**DATASET CONTENT:**
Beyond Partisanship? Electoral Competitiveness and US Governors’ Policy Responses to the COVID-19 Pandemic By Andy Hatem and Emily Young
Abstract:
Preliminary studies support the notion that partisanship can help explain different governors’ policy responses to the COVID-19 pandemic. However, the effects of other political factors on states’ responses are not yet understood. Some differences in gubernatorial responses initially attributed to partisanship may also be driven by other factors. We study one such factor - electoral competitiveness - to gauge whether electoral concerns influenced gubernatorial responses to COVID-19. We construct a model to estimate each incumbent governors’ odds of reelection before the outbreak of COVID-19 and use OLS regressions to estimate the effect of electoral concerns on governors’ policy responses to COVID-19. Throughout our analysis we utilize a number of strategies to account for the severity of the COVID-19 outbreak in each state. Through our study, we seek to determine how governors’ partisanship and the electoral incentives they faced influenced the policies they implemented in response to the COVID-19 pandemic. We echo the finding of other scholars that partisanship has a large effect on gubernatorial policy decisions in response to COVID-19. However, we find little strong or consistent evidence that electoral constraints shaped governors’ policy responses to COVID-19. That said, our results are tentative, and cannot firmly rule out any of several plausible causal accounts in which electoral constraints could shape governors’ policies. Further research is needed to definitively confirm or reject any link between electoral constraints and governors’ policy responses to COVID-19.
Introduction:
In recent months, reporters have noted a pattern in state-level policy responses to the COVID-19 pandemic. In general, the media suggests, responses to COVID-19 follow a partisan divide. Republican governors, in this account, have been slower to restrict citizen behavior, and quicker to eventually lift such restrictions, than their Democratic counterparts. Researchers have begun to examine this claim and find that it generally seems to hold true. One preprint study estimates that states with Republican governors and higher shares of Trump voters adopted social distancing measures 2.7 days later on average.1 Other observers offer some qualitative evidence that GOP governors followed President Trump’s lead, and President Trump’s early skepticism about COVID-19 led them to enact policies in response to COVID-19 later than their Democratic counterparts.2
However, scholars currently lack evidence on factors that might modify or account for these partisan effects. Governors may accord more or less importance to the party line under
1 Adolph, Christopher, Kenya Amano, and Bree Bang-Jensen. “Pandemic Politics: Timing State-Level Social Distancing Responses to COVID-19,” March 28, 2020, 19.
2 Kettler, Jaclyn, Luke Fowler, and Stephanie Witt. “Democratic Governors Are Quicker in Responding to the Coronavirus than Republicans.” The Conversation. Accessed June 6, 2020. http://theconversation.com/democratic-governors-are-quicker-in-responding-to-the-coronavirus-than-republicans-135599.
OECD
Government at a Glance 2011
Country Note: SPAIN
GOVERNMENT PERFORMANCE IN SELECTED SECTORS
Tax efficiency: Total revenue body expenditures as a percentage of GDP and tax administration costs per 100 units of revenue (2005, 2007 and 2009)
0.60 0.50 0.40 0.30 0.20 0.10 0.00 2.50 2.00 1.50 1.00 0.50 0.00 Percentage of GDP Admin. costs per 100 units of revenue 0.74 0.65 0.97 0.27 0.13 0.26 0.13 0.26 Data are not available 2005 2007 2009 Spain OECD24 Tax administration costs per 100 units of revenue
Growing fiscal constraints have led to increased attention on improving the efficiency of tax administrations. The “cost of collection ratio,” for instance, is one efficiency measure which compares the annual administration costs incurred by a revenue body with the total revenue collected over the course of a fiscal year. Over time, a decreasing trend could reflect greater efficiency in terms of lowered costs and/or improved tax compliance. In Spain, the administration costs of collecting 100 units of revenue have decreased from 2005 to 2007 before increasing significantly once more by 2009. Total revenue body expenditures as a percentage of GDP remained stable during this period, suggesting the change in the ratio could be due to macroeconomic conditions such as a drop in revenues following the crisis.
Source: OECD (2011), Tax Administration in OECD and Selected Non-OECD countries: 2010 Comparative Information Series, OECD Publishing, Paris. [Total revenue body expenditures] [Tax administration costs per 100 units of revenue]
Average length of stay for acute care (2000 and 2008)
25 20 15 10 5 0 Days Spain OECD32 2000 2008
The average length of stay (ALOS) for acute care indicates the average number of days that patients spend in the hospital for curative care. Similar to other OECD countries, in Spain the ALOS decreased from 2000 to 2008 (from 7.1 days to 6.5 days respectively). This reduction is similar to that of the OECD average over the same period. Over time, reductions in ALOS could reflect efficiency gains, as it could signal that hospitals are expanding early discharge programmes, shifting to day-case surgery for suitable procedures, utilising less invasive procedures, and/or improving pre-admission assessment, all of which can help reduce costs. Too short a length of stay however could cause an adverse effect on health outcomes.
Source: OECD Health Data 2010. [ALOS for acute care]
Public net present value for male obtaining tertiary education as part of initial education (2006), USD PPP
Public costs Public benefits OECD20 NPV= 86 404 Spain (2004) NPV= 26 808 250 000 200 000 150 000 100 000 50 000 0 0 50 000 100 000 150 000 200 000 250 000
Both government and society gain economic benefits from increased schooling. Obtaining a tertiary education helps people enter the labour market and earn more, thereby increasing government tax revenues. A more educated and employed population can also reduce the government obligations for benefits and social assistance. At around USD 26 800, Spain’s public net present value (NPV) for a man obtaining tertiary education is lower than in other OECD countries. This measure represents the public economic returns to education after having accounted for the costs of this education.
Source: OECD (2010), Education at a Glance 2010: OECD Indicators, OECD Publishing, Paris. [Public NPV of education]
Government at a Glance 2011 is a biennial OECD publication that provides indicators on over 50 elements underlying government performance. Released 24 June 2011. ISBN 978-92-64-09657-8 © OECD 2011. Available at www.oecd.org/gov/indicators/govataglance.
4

...

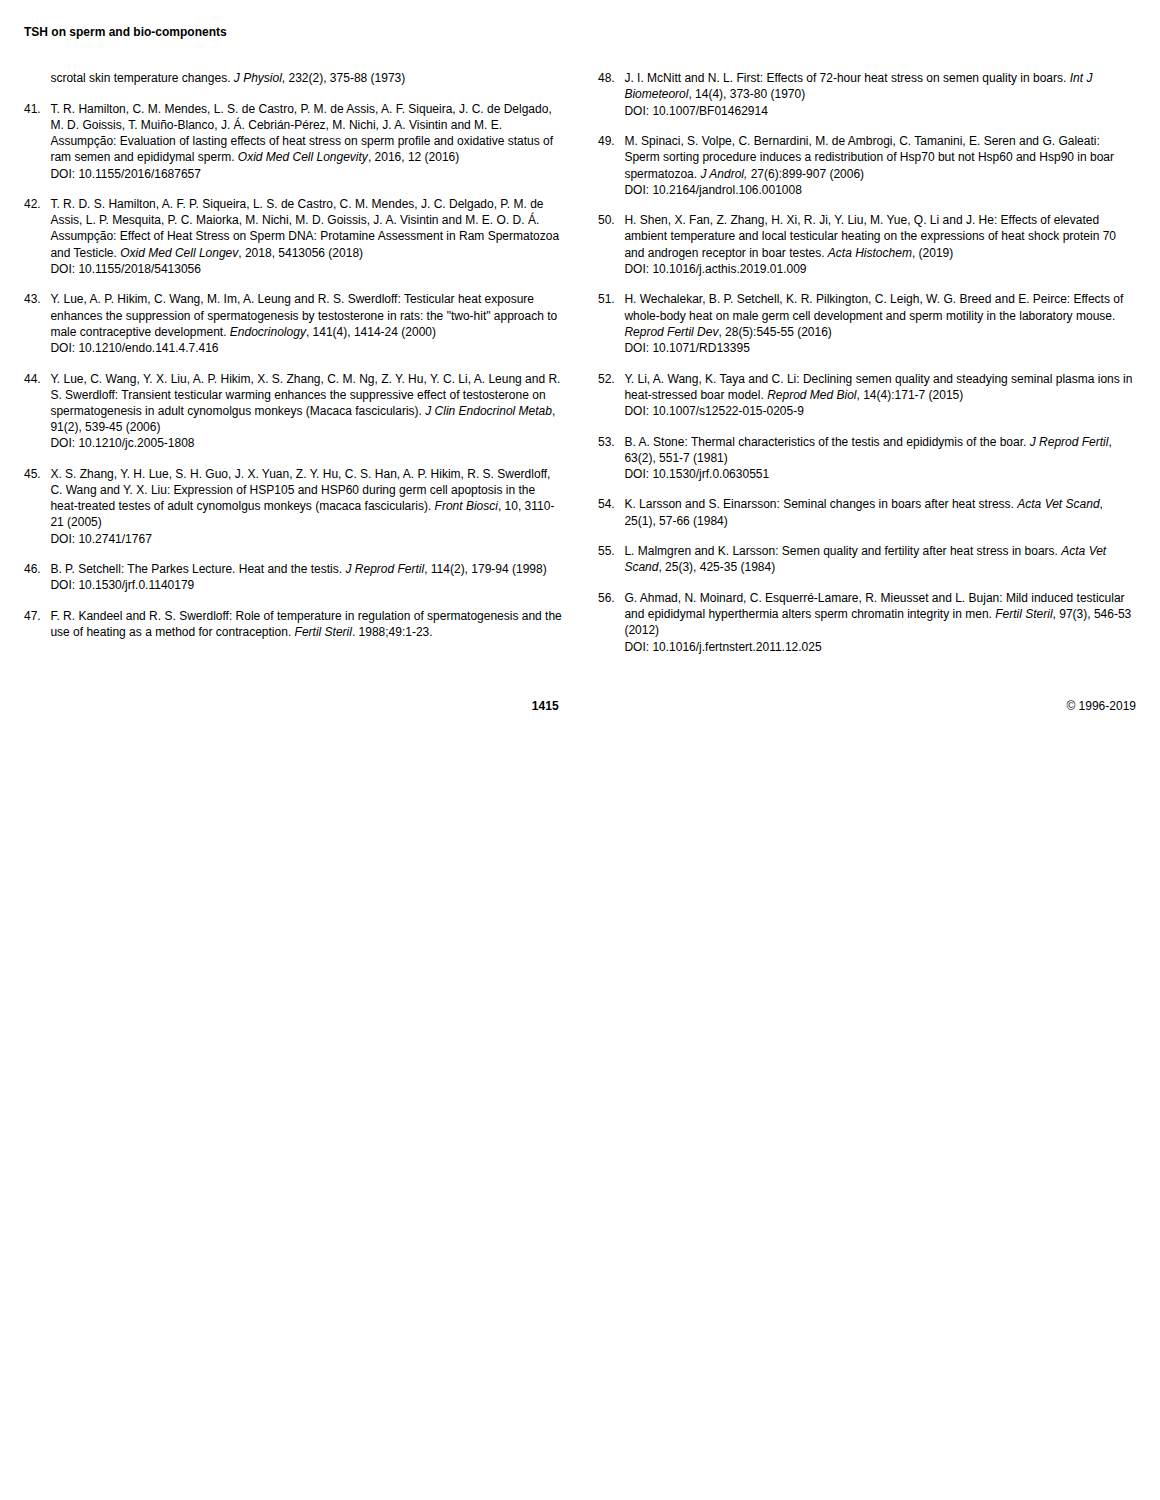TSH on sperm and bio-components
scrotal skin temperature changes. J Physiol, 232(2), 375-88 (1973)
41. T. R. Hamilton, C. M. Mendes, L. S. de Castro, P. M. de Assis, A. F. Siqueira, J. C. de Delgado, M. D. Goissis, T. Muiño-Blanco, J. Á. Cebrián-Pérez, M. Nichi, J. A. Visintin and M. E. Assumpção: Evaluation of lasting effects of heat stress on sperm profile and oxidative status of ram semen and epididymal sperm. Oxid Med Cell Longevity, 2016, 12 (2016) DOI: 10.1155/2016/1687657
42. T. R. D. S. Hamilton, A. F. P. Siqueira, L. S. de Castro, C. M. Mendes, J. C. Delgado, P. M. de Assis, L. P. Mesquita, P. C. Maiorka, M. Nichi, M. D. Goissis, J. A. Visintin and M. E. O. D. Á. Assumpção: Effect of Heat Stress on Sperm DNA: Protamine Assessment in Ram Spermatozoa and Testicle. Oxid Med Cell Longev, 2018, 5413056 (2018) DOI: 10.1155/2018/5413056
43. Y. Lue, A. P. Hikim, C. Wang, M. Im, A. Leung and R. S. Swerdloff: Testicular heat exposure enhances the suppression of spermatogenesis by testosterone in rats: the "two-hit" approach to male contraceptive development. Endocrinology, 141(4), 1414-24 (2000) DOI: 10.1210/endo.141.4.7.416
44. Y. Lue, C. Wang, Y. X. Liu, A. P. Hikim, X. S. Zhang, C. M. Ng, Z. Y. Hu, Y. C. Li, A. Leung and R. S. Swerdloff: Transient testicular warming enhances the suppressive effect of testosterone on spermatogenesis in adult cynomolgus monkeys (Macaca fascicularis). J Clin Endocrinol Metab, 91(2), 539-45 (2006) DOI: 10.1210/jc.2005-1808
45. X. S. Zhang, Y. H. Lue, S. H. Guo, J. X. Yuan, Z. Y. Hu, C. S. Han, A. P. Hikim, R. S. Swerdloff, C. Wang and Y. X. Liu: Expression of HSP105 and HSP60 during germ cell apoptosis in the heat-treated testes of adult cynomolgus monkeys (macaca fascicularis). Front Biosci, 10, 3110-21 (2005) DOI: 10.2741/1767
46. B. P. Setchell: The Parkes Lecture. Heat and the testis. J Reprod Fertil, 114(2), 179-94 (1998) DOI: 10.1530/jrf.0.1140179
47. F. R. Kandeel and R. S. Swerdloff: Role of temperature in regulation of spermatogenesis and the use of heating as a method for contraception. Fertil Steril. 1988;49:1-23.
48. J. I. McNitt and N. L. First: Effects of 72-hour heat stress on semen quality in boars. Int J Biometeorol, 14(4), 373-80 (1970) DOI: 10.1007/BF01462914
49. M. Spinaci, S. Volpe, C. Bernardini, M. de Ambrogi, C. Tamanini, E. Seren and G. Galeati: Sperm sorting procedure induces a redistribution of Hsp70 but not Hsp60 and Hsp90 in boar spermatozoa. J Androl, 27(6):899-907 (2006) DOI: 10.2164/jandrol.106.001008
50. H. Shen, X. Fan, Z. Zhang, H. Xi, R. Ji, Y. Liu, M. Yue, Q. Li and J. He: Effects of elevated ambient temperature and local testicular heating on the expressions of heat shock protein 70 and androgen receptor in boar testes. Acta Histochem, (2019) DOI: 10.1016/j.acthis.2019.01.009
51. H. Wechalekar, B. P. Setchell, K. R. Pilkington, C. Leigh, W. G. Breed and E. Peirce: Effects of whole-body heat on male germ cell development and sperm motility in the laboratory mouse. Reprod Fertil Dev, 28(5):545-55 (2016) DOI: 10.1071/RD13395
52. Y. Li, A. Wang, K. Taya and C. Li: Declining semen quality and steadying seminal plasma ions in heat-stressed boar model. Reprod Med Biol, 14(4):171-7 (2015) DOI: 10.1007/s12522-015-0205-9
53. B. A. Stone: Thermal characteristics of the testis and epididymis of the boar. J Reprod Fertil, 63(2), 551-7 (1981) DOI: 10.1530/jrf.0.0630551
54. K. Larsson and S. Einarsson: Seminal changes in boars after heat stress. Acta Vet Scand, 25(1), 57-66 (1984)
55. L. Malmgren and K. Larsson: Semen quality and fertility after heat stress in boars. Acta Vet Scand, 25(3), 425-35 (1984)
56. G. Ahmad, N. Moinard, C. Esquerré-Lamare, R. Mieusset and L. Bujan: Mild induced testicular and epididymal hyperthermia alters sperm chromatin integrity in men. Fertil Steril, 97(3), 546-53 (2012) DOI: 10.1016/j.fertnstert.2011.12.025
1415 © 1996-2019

**EXERCISE DETAILS:** Can you repeat, word for word, every line above from the one containing "Source: OECD (2011), Tax" down to the one containing "25 20 15 10 5 0 Days Spain OECD32 2000 2008", including both?

**WRITTEN ANSWER:**
Source: OECD (2011), Tax Administration in OECD and Selected Non-OECD countries: 2010 Comparative Information Series, OECD Publishing, Paris. [Total revenue body expenditures] [Tax administration costs per 100 units of revenue]
Average length of stay for acute care (2000 and 2008)
25 20 15 10 5 0 Days Spain OECD32 2000 2008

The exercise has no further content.